I guess we'll have to either disagree, or expand our shared appreciation of the term to accept a broader definition.
Wikipedia says the following (but I added the undelining for emphasis) -- and I split the defintion into two parts -- but they are single long paragraph on the Wiki site. Here's a link to the cited article; you'll see that other safety-related mechanisms are described.
http://en.wikipedia.org/wiki/Safety_%28firearms%29.
from Wikipedia said:
The most common form of safety mechanism is a switch, button or lever that, when set to the "safe" position, prevents the firing of a firearm...
When the safety has been activated on the Makarov, it does NOT keep the weapon from firing, but it DOES keep the hammer from accidentally hitting the firing pin (as might happen with a hard hit or a slip while decocking).

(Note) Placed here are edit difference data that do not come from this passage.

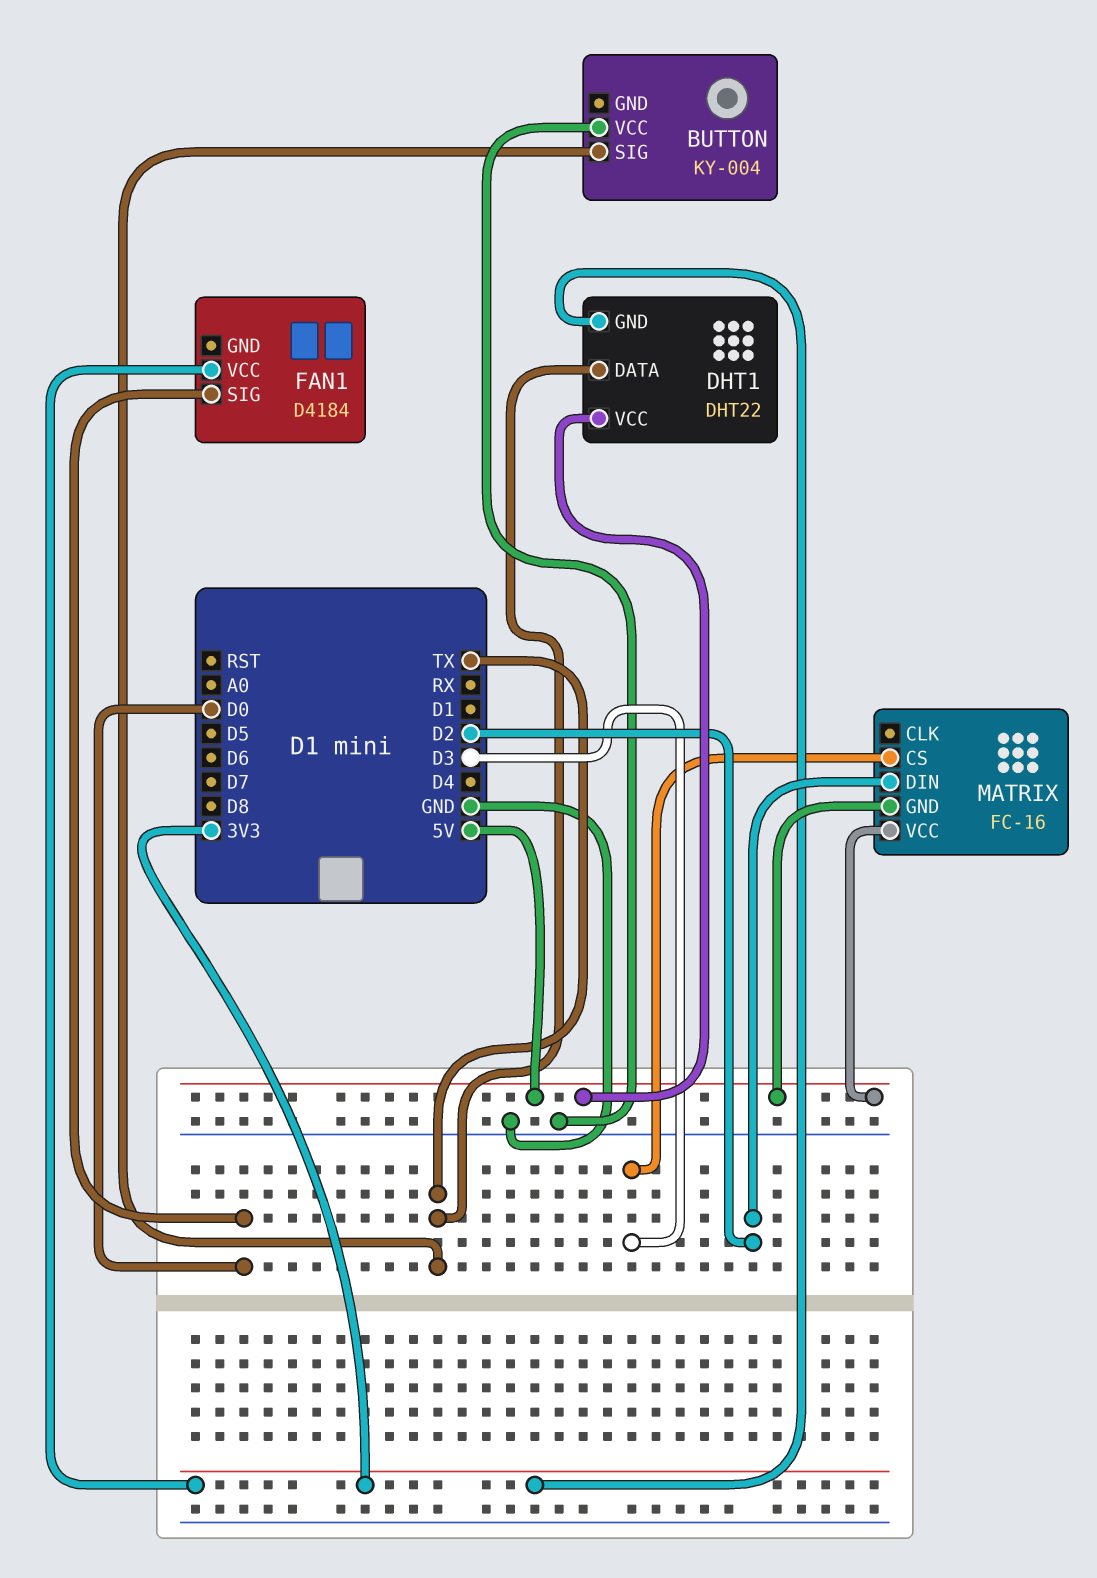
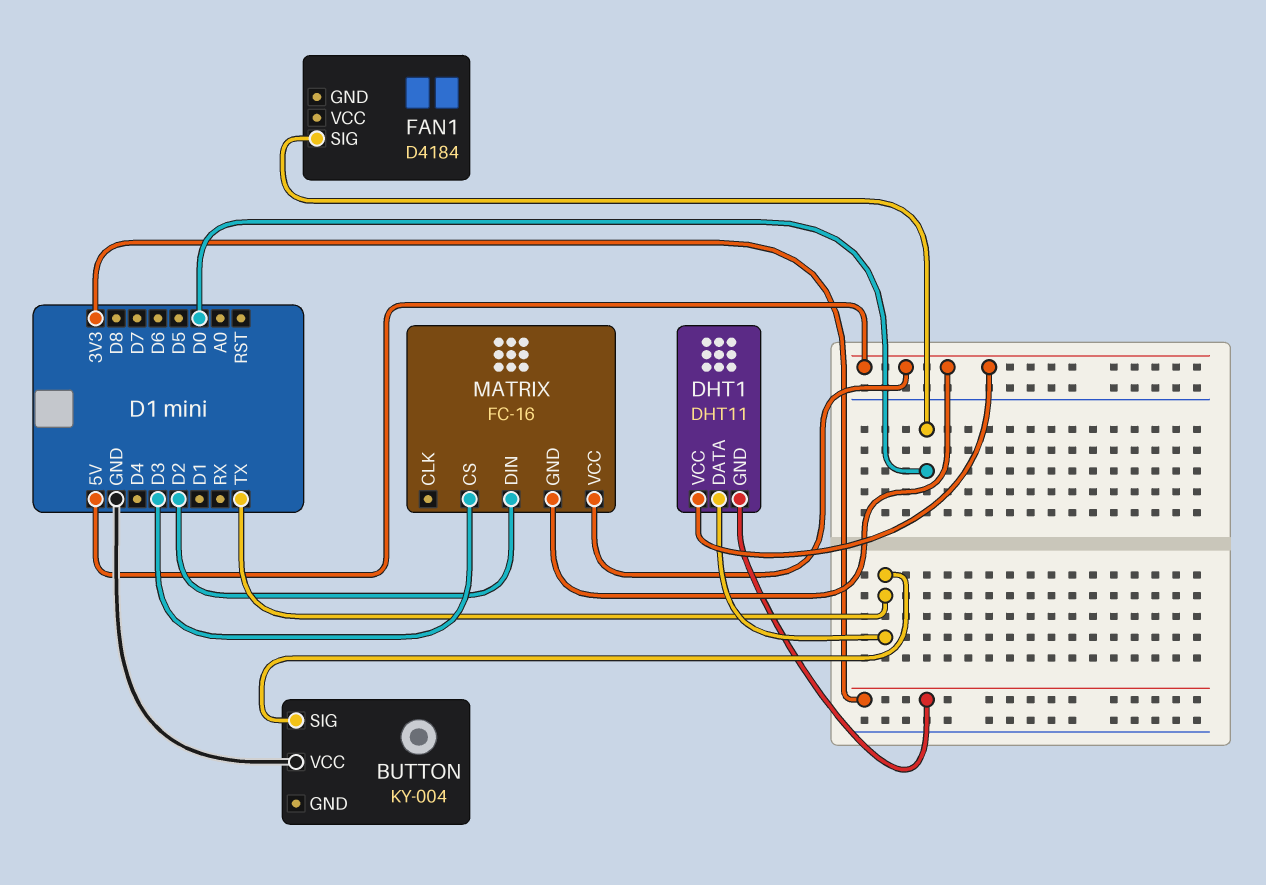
DHT1: DHT22 -> DHT11
FAN1 pin VCC: 3V3 -> none

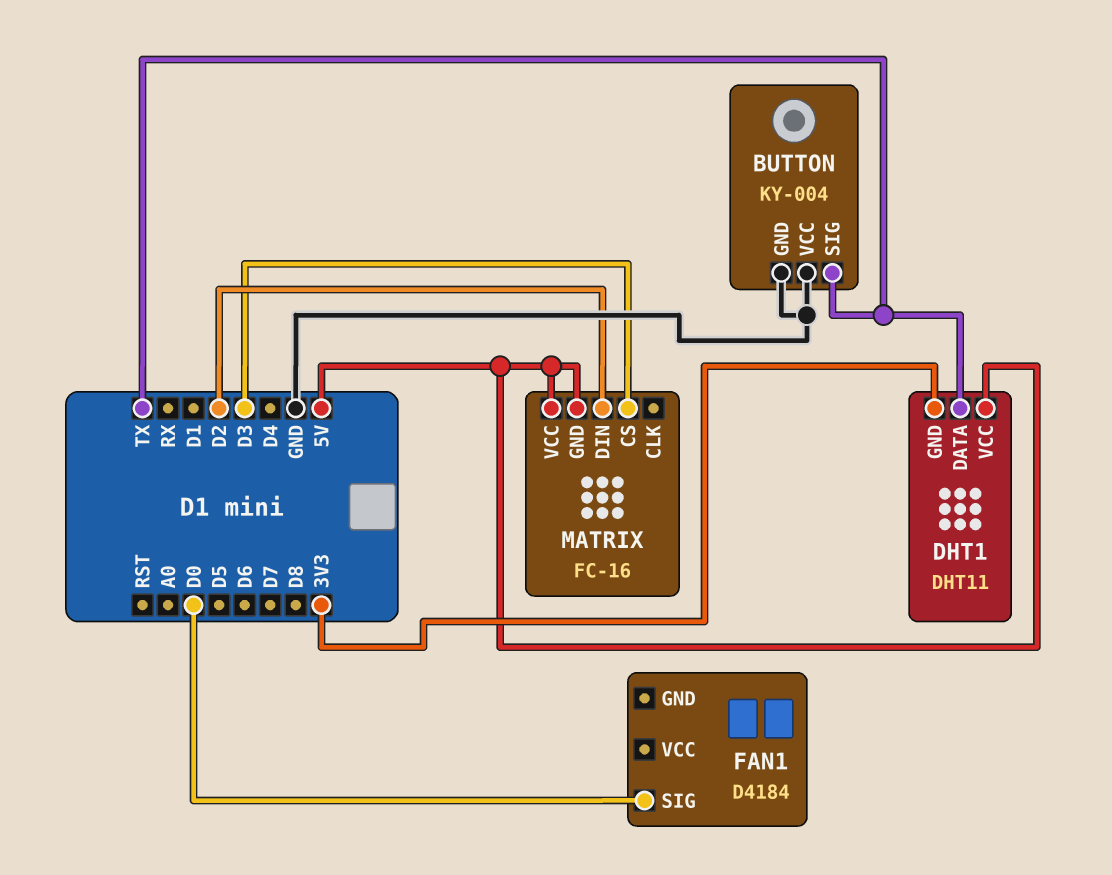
BUTTON pin GND: none -> GND

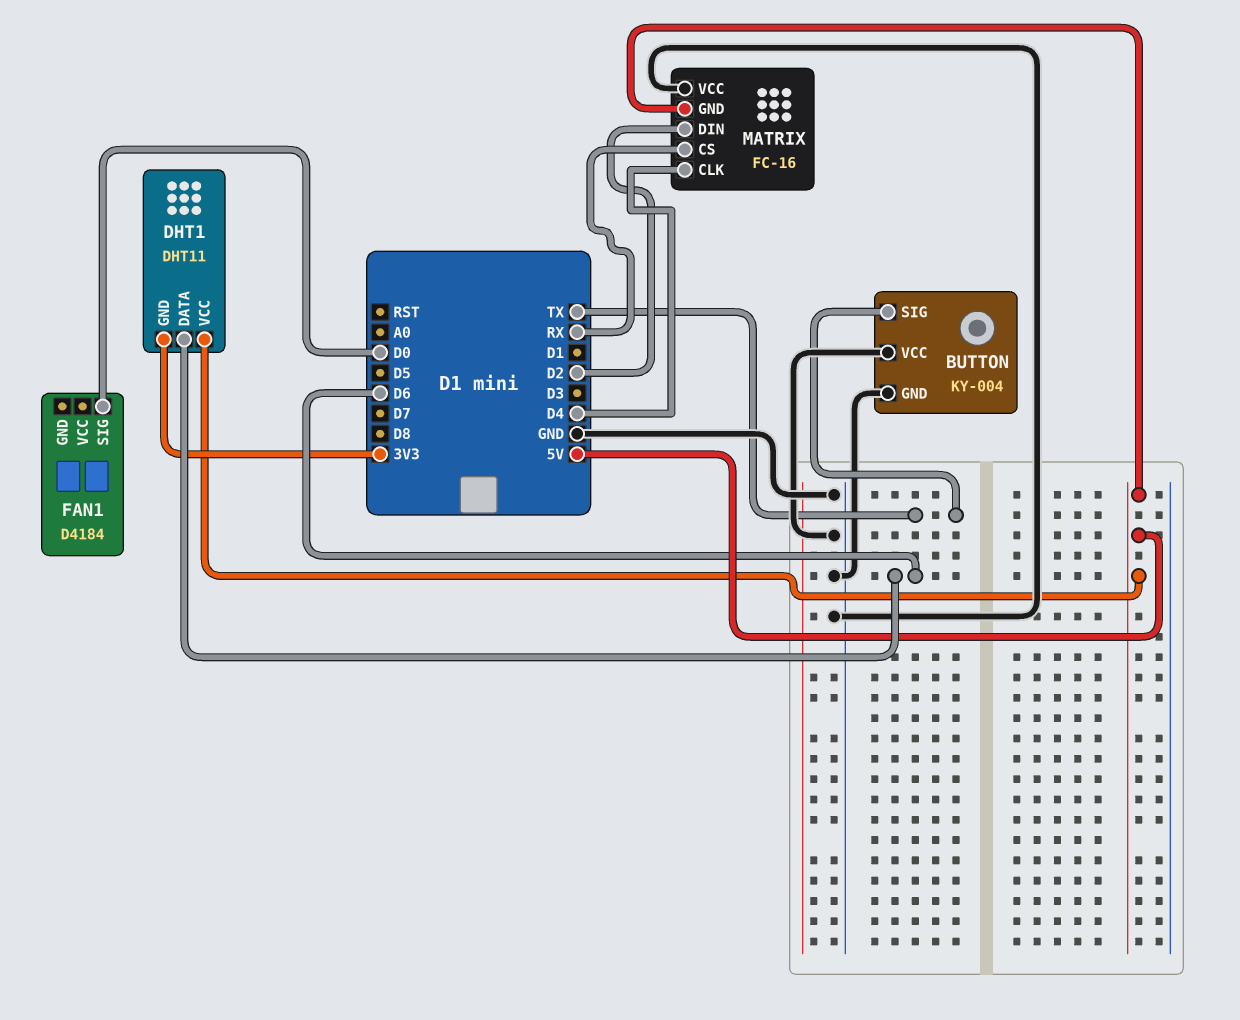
DHT1 pin DATA: TX -> D6
MATRIX pin CLK: none -> D4
MATRIX pin CS: D3 -> RX
MATRIX pin VCC: 5V -> GND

Using the Makarov safety does not make the weapon inoperable; it just takes it out of SA mode and switches to DA mode; the gun can immediately be fired by pulling the trigger.
from Wikipedia said:
Manual safeties are as varied as the designs of firearms themselves, but the two most common mechanisms are a block or latch that prevents the trigger and/or firing mechanism from moving, and a device that disconnects the trigger from the firing mechanism of the firearm.
What I was calling a safety, Wikipedia calls a
MANUAL SAFETY. What you were calling a safety Wiki calls a
HAMMER BLOCK. I can see why we disagree.
The fact that the sear blocks the hammer when the Makarov "safety" is engaged -- but the trigger and firing mechanism are NOT made inoperable -- makes the safety function a bit like the one we see in the Glock design: the safety resides in the user's trigger finger. If you don't pull the trigger the gun won't fire. If you do use the trigger, the gun fires in DA mode. The CZ-82 safety, on the other hand, keeps the trigger from making the gun fire at all.
When the Makarov safety has been used, the gun is still absolutely ready to fire and functions exactly like the CZ-82 with hammer down and the safety NOT engaged -- the trigger pull is just heavier and longer than it would be otherwise -- and. to your point, more safe since the weapon is no longer cocked and a blow to the hammer won't let the hammer hit the firing pin.
(As noted earlier, I haven't had a Makarov for 10+ years, so there may be another mode to the safety lever that I don't remember. If so, that would explain some of the differences we're addressing. The user manual, however, doesn't deal with that possible other mode -- or if it does, I missed it.)